Exercise objective: On every line of the listing, check for "MÚSICA"; copy the lines that have it.

Records supplied:
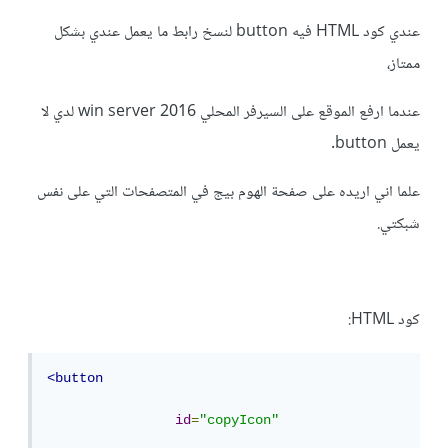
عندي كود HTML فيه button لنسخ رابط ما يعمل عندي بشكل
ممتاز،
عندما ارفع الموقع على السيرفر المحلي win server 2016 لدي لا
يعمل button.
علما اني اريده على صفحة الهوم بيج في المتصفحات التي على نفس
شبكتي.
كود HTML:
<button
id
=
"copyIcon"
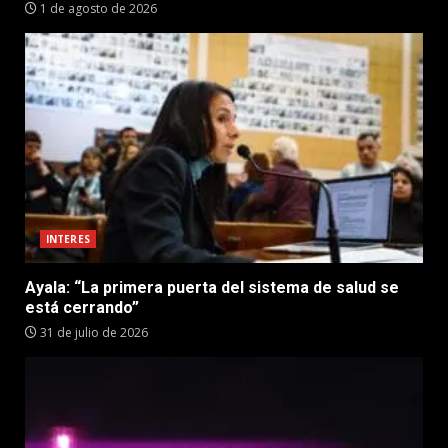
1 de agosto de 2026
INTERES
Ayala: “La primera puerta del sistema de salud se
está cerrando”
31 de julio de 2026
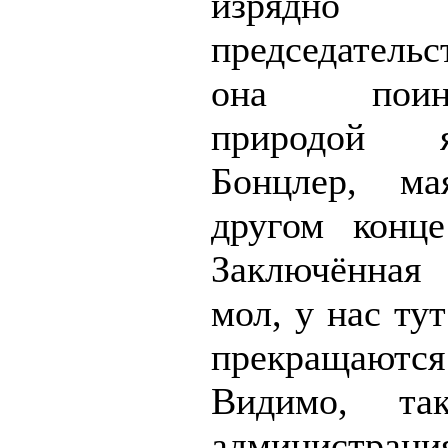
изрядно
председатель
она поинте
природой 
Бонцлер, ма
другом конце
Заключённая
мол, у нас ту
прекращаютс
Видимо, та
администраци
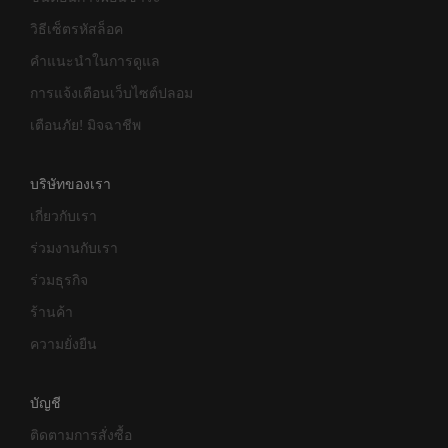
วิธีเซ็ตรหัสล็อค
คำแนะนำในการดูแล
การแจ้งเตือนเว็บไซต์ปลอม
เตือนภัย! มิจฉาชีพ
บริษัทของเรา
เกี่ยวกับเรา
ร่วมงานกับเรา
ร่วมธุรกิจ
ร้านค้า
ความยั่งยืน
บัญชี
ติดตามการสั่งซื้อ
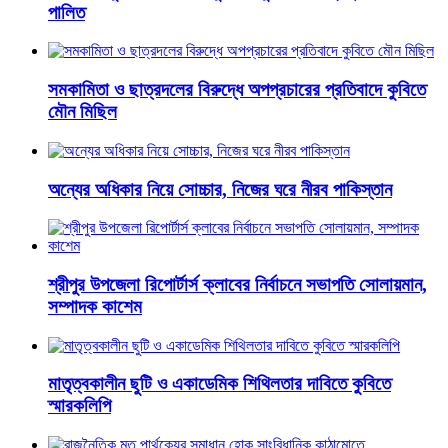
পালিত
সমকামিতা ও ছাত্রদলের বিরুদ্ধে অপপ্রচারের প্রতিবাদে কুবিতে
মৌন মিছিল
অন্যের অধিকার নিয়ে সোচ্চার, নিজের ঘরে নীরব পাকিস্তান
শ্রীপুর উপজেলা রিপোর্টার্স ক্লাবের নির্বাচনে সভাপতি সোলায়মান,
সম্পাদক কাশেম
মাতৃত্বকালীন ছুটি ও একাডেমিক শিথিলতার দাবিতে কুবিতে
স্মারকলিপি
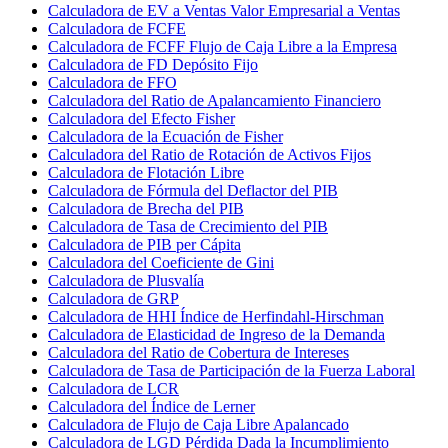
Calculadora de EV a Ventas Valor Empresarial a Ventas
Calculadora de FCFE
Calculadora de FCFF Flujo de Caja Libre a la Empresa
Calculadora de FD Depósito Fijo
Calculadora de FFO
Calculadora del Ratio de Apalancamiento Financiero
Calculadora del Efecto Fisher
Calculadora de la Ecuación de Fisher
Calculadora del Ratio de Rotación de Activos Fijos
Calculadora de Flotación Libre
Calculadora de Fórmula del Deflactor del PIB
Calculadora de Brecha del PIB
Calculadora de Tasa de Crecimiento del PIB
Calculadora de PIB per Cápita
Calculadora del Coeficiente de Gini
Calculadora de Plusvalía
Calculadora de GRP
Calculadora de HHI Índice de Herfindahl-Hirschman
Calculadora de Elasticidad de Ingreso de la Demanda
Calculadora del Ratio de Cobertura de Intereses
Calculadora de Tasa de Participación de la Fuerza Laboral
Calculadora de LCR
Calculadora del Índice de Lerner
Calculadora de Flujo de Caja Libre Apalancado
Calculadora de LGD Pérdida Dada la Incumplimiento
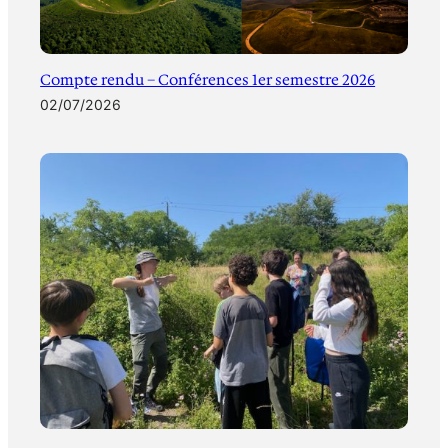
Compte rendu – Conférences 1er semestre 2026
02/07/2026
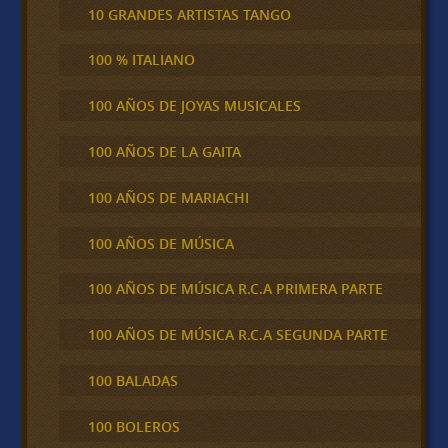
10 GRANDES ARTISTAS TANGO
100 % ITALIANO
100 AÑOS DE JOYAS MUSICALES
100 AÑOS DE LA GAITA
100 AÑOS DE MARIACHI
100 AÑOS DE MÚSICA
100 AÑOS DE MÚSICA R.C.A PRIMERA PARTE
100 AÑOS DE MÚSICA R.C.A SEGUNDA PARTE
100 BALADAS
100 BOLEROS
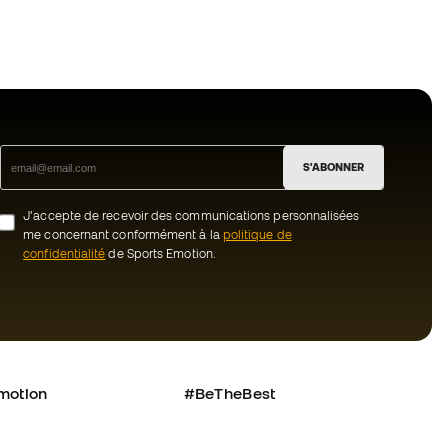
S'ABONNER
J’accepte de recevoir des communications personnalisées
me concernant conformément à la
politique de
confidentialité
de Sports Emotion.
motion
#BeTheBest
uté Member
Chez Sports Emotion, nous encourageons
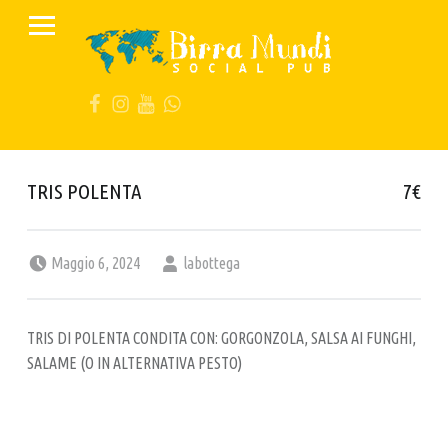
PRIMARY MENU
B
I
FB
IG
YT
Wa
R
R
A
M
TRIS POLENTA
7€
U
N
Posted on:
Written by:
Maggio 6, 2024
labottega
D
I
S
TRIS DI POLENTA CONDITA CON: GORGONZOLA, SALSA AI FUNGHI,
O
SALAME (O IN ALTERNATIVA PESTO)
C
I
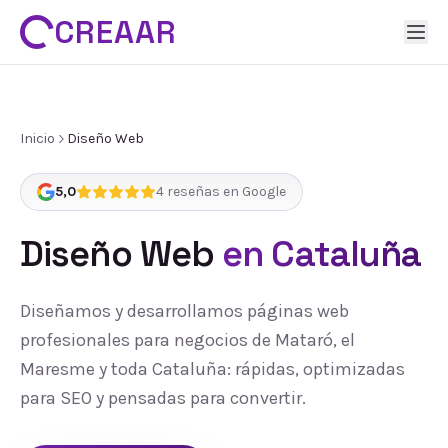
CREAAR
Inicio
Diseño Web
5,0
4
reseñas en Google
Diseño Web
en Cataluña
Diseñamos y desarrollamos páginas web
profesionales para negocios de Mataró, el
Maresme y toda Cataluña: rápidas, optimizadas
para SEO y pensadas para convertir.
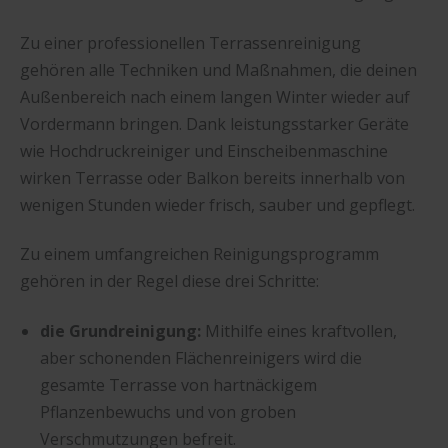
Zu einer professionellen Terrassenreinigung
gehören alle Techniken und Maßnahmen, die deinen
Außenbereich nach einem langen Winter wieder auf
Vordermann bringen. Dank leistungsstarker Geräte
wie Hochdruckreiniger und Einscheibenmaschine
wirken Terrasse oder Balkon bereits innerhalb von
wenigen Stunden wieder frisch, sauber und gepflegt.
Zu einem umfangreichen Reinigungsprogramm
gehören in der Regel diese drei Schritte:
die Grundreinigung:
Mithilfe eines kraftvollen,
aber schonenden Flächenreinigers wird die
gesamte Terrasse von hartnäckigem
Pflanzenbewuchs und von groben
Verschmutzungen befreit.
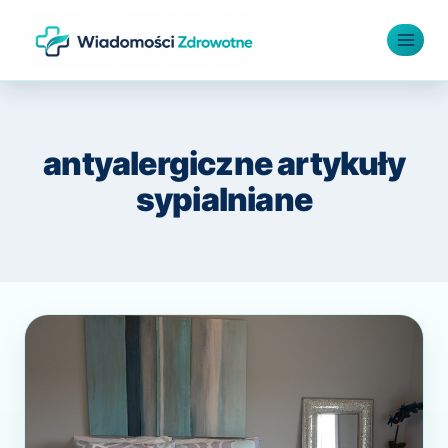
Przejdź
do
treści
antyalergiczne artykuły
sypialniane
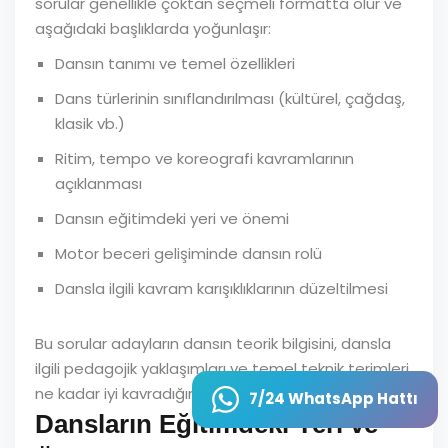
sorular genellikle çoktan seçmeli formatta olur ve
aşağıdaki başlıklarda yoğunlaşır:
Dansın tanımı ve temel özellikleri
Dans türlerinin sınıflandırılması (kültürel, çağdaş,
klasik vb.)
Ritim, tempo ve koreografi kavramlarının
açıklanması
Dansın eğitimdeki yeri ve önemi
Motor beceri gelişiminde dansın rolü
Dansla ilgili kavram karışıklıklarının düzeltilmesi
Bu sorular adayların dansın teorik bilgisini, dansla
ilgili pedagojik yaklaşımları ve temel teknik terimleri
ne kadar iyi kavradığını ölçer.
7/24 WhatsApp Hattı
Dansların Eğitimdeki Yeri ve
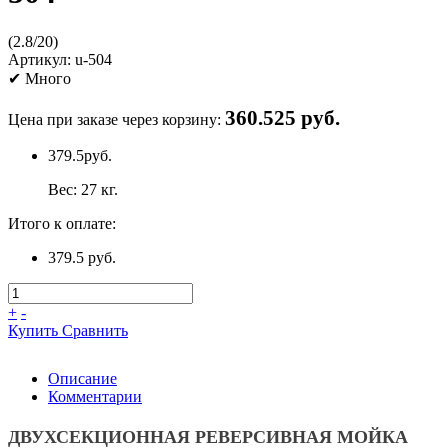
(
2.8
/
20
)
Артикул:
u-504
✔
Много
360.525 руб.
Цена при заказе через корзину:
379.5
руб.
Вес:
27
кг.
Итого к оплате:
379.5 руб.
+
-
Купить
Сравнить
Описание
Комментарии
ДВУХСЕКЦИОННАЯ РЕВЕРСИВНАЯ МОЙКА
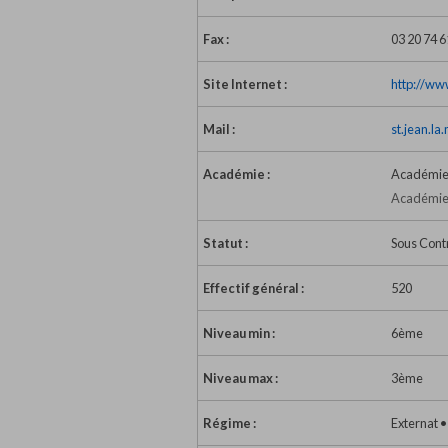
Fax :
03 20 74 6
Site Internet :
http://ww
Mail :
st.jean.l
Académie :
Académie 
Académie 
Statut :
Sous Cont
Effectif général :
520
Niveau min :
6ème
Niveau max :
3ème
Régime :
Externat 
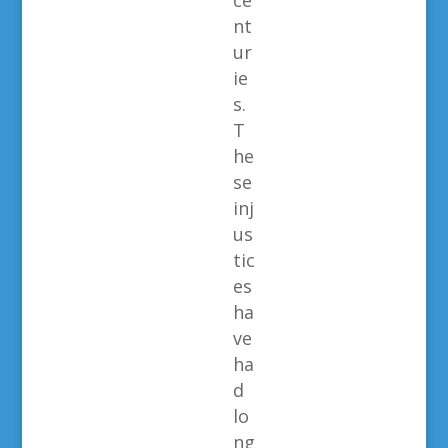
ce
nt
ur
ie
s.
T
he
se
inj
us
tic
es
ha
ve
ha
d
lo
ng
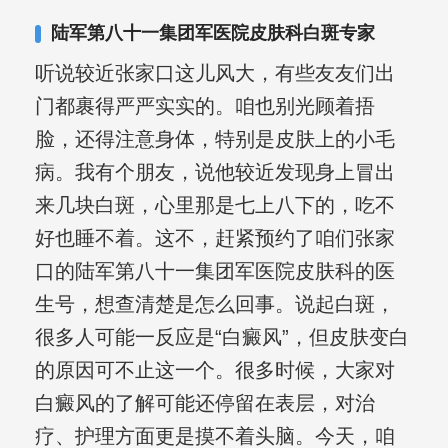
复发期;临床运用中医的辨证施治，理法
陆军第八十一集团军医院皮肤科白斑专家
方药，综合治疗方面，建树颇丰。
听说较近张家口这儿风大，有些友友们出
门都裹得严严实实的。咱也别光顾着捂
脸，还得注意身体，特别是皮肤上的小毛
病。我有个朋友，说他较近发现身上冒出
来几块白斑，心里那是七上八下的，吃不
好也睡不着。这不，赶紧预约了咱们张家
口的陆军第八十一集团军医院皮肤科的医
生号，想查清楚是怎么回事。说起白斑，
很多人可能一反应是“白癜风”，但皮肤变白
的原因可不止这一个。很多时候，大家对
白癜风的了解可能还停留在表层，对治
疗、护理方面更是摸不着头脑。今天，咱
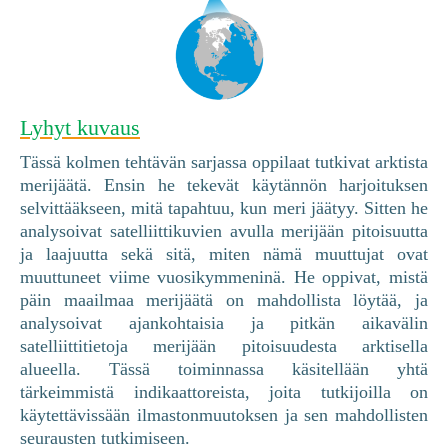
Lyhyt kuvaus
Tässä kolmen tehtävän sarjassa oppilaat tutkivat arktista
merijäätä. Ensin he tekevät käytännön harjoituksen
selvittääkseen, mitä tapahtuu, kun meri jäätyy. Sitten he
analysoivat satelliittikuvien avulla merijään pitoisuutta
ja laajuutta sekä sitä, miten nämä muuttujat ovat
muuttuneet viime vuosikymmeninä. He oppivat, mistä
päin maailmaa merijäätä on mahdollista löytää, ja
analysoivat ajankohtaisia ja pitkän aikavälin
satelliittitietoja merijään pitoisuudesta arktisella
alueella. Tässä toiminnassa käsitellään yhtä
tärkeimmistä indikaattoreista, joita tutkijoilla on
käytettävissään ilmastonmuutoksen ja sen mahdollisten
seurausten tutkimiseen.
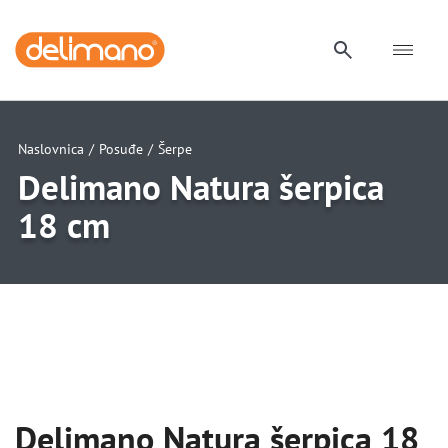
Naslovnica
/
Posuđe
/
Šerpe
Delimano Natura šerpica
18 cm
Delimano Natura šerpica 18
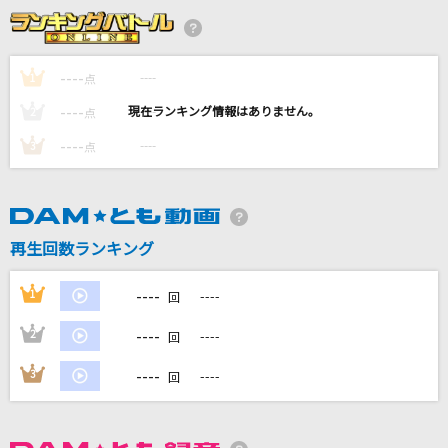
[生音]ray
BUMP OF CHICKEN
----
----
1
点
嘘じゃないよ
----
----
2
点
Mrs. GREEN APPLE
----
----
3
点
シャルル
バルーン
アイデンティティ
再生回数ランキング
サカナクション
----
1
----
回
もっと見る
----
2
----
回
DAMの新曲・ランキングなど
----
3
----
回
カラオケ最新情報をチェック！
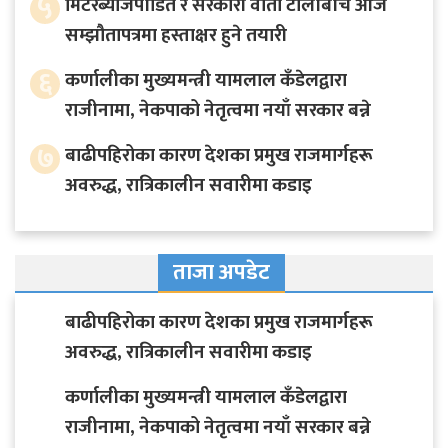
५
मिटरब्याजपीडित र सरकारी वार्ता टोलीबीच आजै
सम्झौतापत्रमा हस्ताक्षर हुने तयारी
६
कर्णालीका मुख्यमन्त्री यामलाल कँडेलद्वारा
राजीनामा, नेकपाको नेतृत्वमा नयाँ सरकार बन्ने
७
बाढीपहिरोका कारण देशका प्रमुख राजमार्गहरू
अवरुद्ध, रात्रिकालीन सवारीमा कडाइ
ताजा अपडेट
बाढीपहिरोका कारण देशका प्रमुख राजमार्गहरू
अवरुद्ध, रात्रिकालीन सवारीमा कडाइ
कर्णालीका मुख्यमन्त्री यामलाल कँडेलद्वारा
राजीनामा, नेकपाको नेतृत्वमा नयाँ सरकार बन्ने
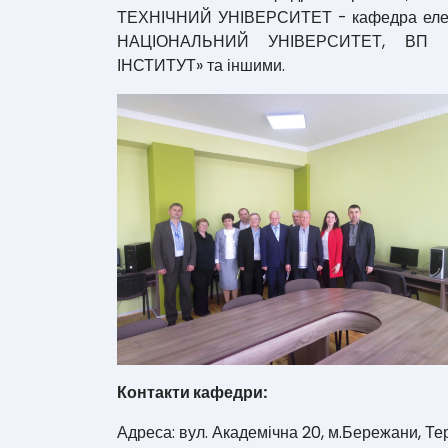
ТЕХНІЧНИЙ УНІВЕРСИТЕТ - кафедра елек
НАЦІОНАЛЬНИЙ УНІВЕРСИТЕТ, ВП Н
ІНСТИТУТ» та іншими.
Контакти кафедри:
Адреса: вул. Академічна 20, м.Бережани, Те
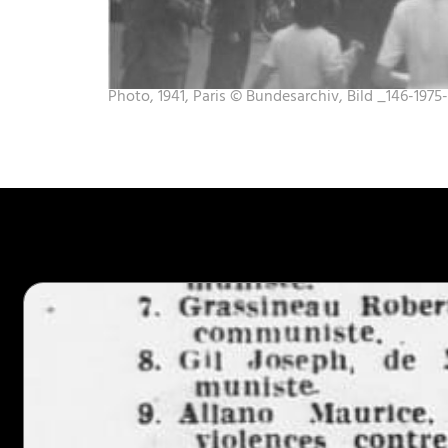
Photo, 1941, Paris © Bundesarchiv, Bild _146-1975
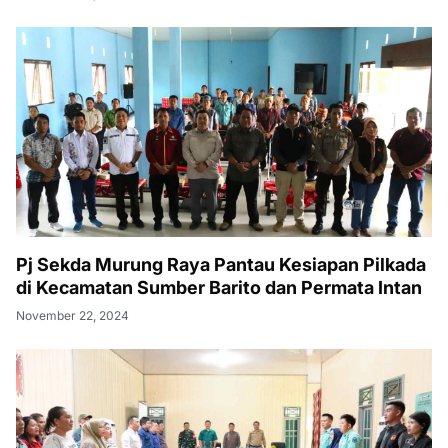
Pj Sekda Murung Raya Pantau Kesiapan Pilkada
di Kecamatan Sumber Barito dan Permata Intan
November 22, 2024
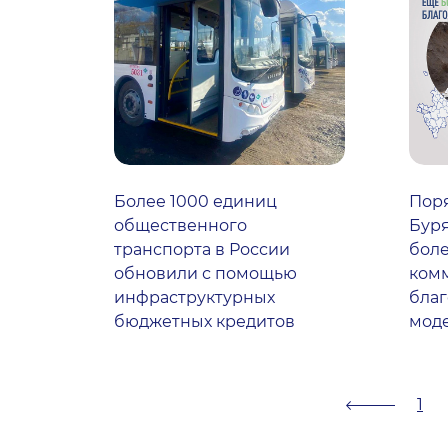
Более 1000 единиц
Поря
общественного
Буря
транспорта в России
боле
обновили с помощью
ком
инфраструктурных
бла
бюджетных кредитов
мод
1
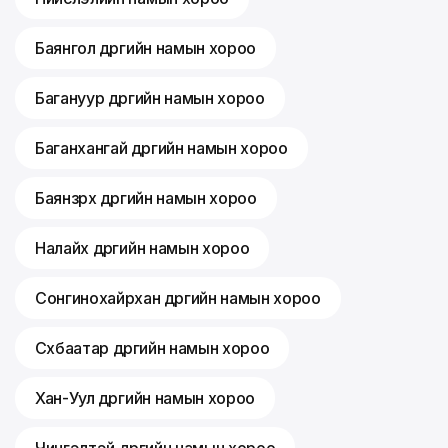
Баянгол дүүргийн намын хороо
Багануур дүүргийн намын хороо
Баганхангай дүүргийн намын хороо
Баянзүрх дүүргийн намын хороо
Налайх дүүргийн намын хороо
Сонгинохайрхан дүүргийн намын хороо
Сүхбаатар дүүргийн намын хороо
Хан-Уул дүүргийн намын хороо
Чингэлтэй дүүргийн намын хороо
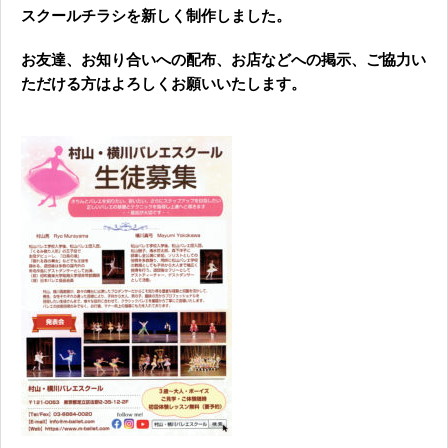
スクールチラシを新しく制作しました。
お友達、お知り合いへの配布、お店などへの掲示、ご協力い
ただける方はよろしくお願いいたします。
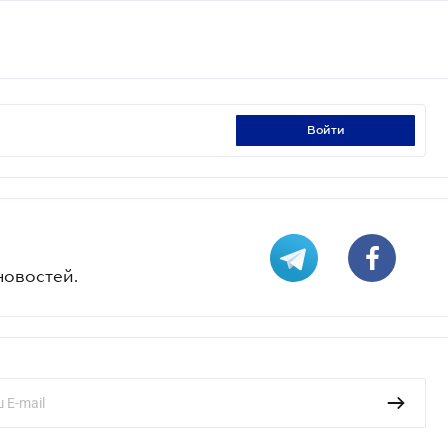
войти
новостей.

Result of the task:
100 AÑOS DE MÚSICA
100 AÑOS DE MÚSICA R.C.A PRIMERA PARTE
100 AÑOS DE MÚSICA R.C.A SEGUNDA PARTE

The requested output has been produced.